US food and beverage giant PepsiCo has posted a 12% rise in net revenues for the second quarter and a 15% increase in earnings per share from US$0.70 per share to $0.80.

The company added that for the first six months, net revenues were up by 11% while EPS had risen by 14%.

“We’re pleased with our performance for the quarter and for the first half of the year,” said chairman and CEO Steve Reinemund. “Each of our operating divisions contributed to both top- and bottom-line growth and did a fine job of managing through a challenging input cost environment to deliver very solid results.

“Our international business had another outstanding quarter, with double-digit revenue and operating profit growth. And in North America, our balanced product portfolio has been a key to our results. Our beverage growth in North America was driven by our leading portfolio of non-carbonated beverages, and our snacks business had solid growth in both core salty snacks and in other macro snacks. Importantly, our health and wellness initiatives continue to yield positive results as our Smart Spot-eligible products grew at a double-digit rate.”

The company’s snack food subsidiary Frito-Lay North America (FLNA) recorded strong growth in both its salty and other macro snacks products, the company said. Salty snacks volumes were up by 3.5% in the quarter. The company said that the Lay’s and Cheetos brands experienced low-single-digit increases, while Tostitos volumes were up by high-single digits. However, Doritos volumes declined mid-single digits.

The salty snacks volume performance was bolstered by double-digit growth from dips and variety packs, and over 20% growth in trademark Sun Chips. Other macro snacks volumes grew by 10%, the company said. Operating profit growth for the division benefited from the net revenue gains, but this was offset to a degree by higher energy and raw material costs.

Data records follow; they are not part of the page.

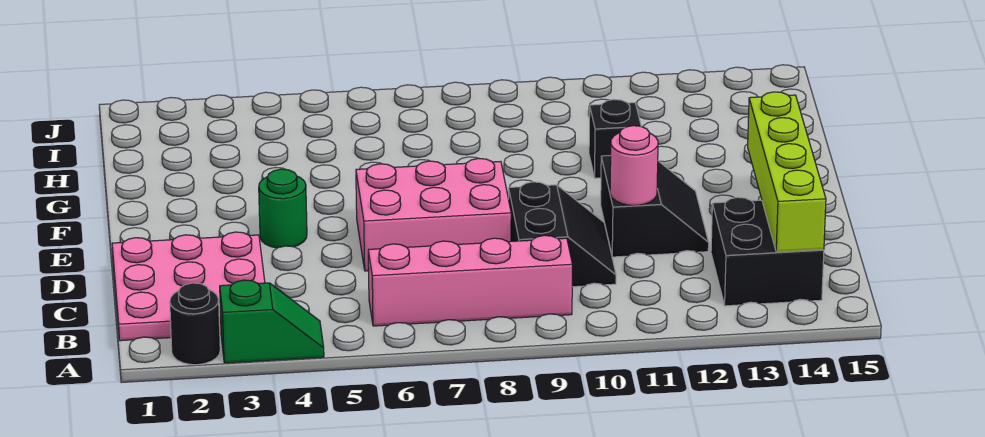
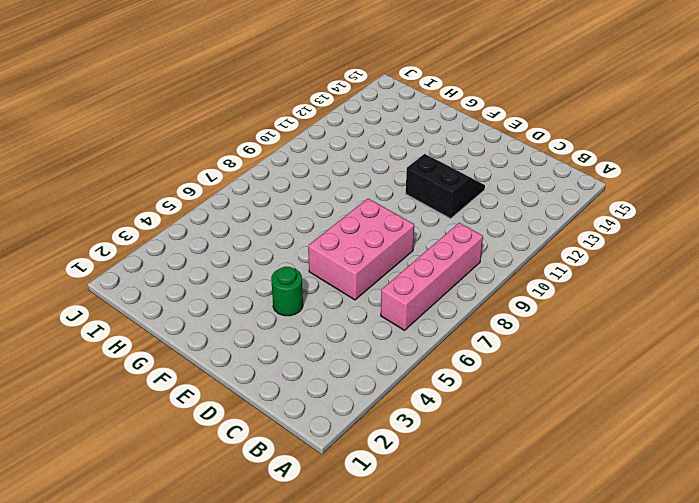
none -> black round brick A2 level 1
none -> green slope A3:A4 level 1 top 3
none -> pink plate B1:D3 level 1

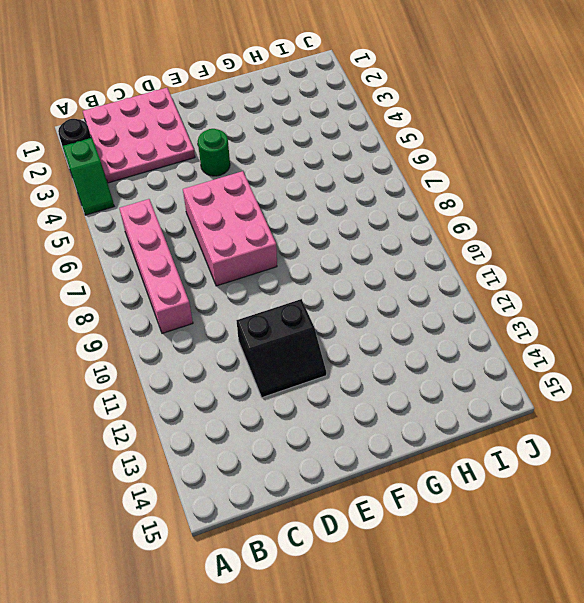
none -> black brick B13:C14 level 1
none -> black slope C9:D10 level 1 top 9
none -> black brick G11 level 1

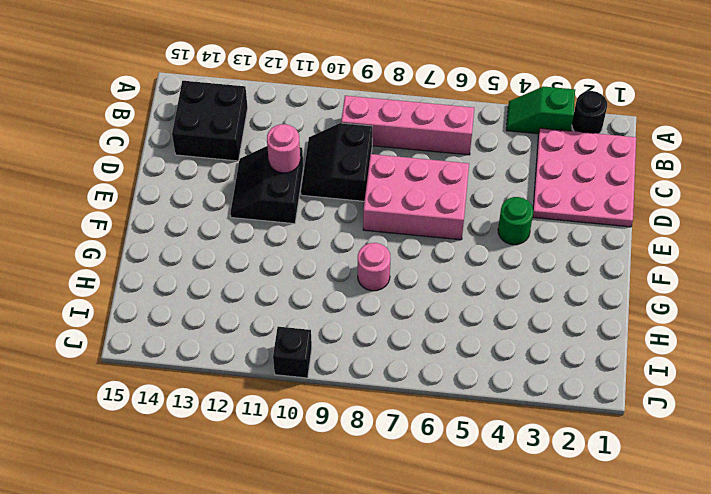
pink round brick G8 level 1 -> none
black brick J10 level 1 -> black brick G11 level 1
none -> lime brick B14:E14 level 2

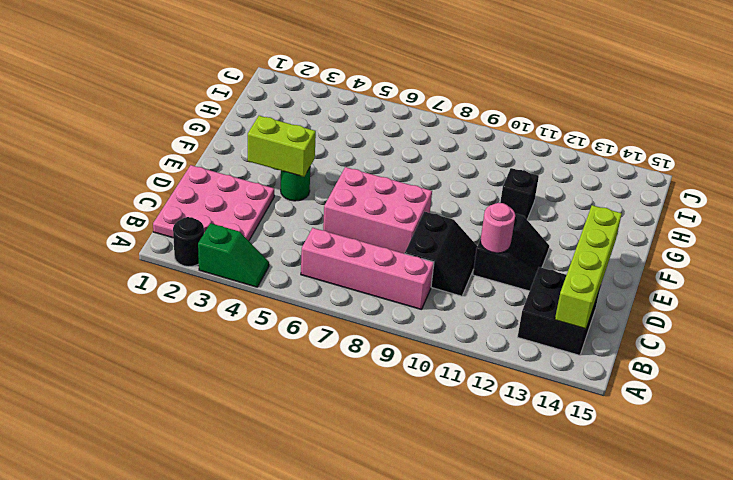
lime brick E3:E4 level 2 -> none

Volume increases at Quaker Foods North America were driven by high-single-digit gains in the Quaker Oatmeal and Cap’n Crunch ready-to-eat cereal brands and double-digit increases in Life ready-to-eat cereal in the quarter, Pepsico said. Net revenue growth benefited from the volume gains and mix-related effective net pricing, but this was partially offset by the impact of more-favourable settlements of trade spending accruals in 2005.

Snack volume growth at PepsiCo International of 11% was led by high-single-digit growth at Sabritas in Mexico, and strong double-digit growth in Russia, Turkey, Egypt, Australia and India. PepsiCo Snacks volumes at Gamesa in Mexico increased by low-single digits and the UK grew in mid-single digits. Acquisitions added two points to volume growth, the company added.

PepsiCo said it expects 2006 full-year earnings per share of at least $2.95, with cash provided by operating activities in 2006 expected to exceed $6.2bn. The company said it also anticipates net capital spending of approximately $2.2bn, and share repurchases of approximately $3bn in 2006.